We likewise have concerns about a provision the governments have added to Section 23 of
the CMSA. Section 23 specifies the content of the regulations that the Authority may adopt to
address a systemically risky practice. The initial draft of Section 23 would have allowed these
regulations to include “disclosure to the public” regarding such a practice. In the revised draft,
however, Section 23 contemplates “disclosure to the public of information whose disclosure is not
otherwise required.” We see nothing in the commentary that explains the intent of this change. It
too is a vague standard and, without further clarification, could result in inappropriate disclosure of
nonpublic information.
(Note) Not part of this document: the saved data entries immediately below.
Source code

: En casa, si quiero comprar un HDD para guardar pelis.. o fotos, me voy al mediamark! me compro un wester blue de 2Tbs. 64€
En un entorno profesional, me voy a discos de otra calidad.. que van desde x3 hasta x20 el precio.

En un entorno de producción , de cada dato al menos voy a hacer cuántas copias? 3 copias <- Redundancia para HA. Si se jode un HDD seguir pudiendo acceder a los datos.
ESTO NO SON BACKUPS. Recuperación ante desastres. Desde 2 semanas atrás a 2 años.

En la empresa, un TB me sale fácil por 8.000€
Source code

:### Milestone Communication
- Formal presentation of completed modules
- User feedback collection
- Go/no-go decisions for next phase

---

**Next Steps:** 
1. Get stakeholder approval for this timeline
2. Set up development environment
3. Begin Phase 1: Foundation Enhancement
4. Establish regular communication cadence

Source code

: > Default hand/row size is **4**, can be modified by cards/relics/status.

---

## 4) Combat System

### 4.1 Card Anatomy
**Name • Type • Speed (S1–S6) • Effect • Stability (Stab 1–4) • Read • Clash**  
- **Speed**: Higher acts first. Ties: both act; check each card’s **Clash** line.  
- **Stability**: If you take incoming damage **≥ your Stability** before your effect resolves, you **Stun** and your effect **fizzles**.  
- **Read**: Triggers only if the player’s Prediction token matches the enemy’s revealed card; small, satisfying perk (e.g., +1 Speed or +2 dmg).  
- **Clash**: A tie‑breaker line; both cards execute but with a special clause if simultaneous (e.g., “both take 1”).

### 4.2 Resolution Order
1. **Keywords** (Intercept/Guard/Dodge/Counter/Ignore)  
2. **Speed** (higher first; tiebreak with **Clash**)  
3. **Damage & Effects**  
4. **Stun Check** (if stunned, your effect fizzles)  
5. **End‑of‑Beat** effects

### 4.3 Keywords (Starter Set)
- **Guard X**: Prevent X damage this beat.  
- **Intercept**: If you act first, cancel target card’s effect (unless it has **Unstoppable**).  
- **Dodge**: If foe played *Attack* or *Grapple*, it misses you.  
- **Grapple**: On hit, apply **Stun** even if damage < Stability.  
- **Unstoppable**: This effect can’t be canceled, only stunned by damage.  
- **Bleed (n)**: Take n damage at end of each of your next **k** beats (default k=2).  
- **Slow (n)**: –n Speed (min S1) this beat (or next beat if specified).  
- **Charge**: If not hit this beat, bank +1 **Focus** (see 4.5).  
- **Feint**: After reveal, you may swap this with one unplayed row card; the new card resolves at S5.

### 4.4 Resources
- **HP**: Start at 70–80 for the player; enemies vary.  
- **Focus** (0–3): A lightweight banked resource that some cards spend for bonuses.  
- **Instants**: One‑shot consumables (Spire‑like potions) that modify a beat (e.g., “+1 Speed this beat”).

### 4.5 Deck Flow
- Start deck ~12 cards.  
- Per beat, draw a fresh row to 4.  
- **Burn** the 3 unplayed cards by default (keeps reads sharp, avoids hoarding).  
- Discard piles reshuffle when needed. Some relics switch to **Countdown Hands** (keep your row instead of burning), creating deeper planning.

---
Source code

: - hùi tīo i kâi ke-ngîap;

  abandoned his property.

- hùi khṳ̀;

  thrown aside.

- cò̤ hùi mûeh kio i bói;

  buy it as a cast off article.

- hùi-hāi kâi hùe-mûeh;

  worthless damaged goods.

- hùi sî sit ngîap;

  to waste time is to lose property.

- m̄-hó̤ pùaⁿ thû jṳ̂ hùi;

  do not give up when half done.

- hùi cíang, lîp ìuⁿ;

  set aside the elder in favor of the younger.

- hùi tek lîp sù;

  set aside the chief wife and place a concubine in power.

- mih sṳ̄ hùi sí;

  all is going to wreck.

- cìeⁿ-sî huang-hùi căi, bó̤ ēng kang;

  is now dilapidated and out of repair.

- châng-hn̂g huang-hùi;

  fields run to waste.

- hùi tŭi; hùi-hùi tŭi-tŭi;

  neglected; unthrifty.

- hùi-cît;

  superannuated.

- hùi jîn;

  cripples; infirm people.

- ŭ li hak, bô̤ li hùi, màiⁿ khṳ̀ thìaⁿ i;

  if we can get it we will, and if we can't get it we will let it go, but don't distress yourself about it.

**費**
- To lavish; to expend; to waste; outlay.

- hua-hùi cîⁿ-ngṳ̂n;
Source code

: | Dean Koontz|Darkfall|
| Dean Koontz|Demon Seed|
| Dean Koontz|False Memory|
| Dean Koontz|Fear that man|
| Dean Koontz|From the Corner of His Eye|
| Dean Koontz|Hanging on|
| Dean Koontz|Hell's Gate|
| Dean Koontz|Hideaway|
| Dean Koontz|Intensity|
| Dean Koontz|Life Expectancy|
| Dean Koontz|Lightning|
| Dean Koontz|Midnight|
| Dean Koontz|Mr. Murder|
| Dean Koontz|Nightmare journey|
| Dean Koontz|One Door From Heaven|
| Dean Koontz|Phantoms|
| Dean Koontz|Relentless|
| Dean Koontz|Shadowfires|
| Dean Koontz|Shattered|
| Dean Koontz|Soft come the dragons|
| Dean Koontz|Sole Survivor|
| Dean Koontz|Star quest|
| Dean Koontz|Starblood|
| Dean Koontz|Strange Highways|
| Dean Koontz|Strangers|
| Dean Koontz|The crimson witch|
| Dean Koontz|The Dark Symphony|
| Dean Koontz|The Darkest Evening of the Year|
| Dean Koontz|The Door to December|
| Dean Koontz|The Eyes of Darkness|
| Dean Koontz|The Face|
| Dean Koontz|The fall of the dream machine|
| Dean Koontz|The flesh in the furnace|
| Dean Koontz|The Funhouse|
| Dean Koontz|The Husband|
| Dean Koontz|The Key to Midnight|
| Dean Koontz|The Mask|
For these reasons, we urge the governments to consider tailoring this
provision to avoid any harmful or unintended consequences.10
* * * * *
We appreciate the opportunity to comment on the revised draft of the CMSA. As the
governments proceed toward finalizing this legislation, we urge that you continue to be guided by
the objective of ensuring that the Authority exercises its systemic risk authorities “in a manner that
complements existing provincial-territorial capital markets regulatory frameworks with safeguards
to avoid undue regulatory burden.”11
If you have any questions regarding our comments or would like additional information,
please contact me at (011) 44- 203- 009- 3101 or dan.waters@iciglobal.org, Susan Olson, Chief
Counsel, ICI Global, at (202) 326-5813 or soloson@iciglobal.org, or Rachel Graham, Associate
General Counsel, ICI, at (202) 326-5819 or rgraham@ici.org.
Sincerely,
/s/ Dan Waters
Dan Waters
Managing Director
10 We note that Section 21, which addresses the content of regulations respecting systemically important products (i.e.,
class(es) of securities or derivatives), also contemplates “disclosure to the public of information whose disclosure is not
otherwise required.” For the reasons noted above, we urge the governments to make corresponding changes to this
provision.
11 See Commentary on the Capital Markets Stability Act (Jan. 2016) at 9, available at http://ccmr-ocrmc.ca/wp-
content/uploads/cmsa-commentary-en.pdf. In this regard, we suggest that the governments provide greater clarity as to
how the Authority will operate with non-participating jurisdictions.